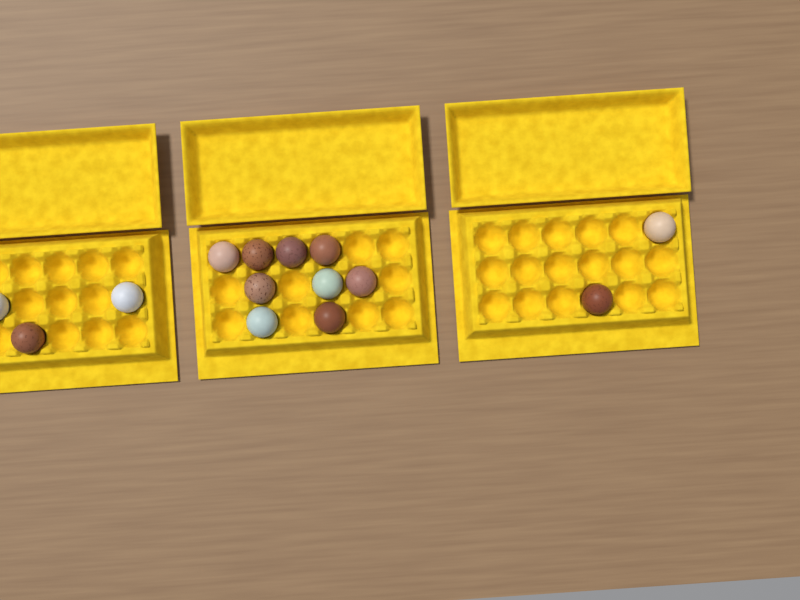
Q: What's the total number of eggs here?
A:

=-=-=-=-=

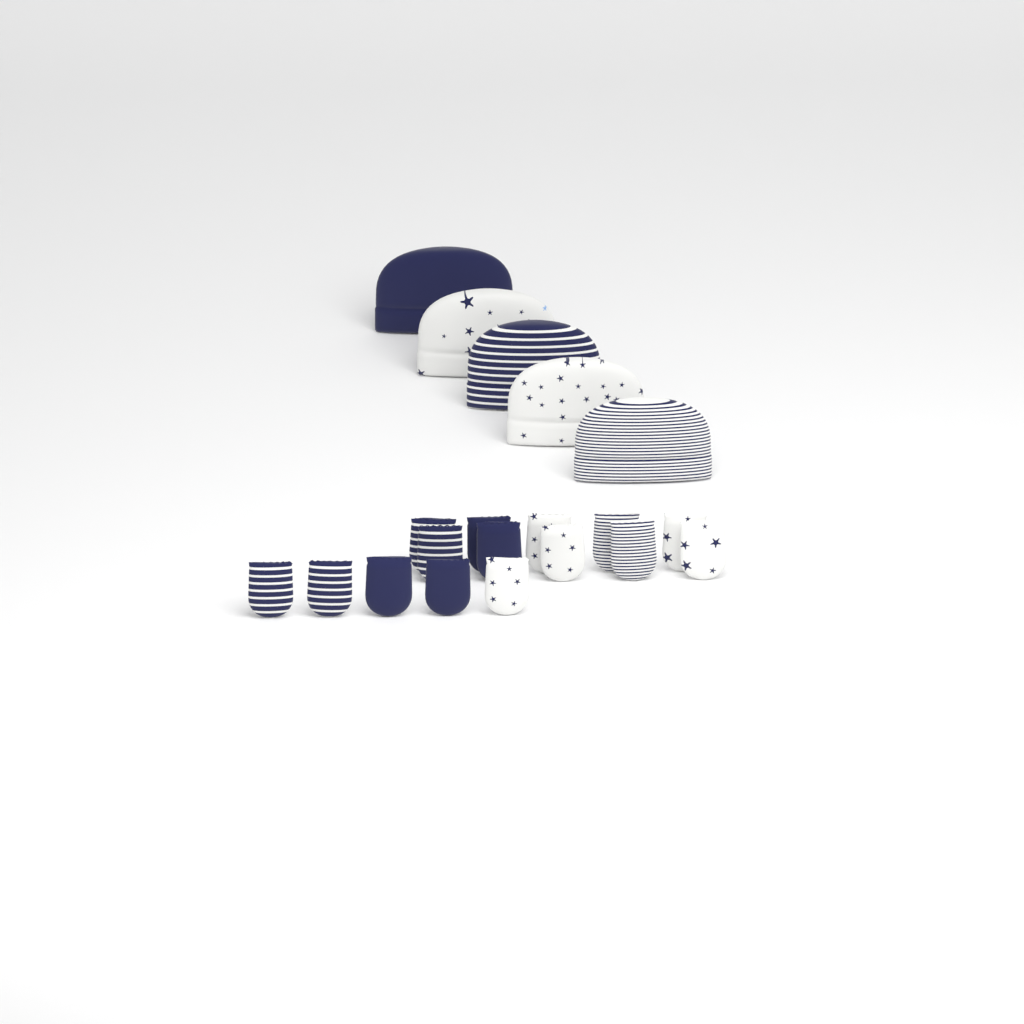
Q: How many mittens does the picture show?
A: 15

=-=-=-=-=

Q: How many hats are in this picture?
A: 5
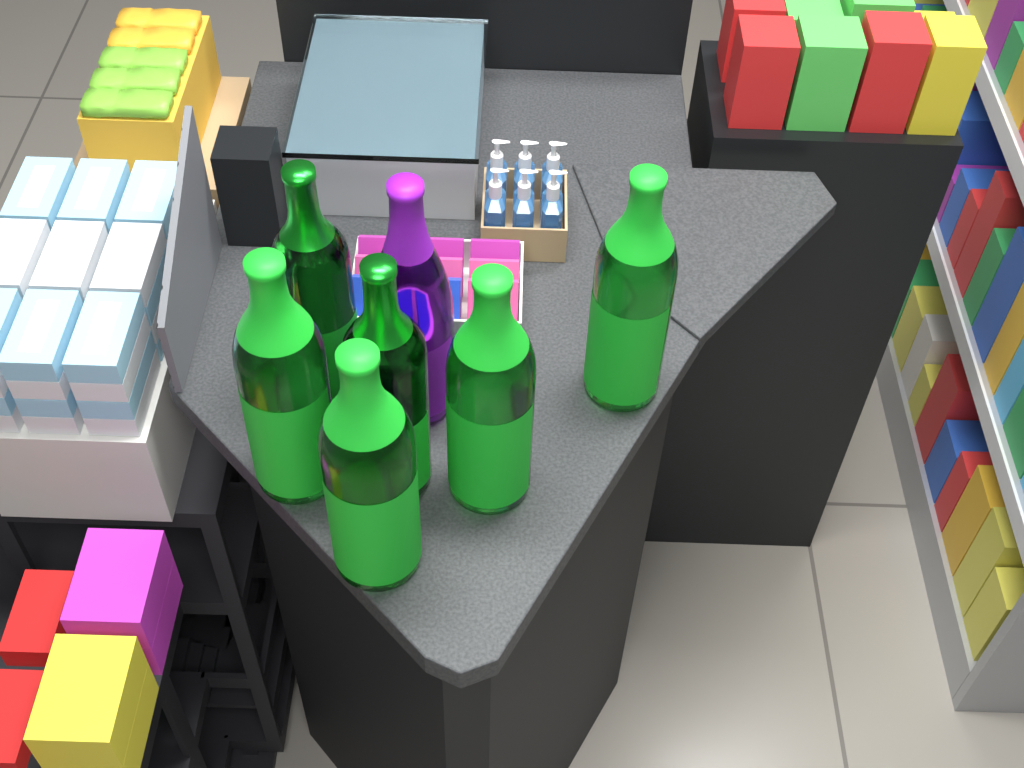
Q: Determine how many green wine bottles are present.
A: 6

=-=-=-=-=

Pull out every line of the material above that contains the string "picture", treating uppercase and lowercase letters as different.

Q: How many mittens does the picture show?
Q: How many hats are in this picture?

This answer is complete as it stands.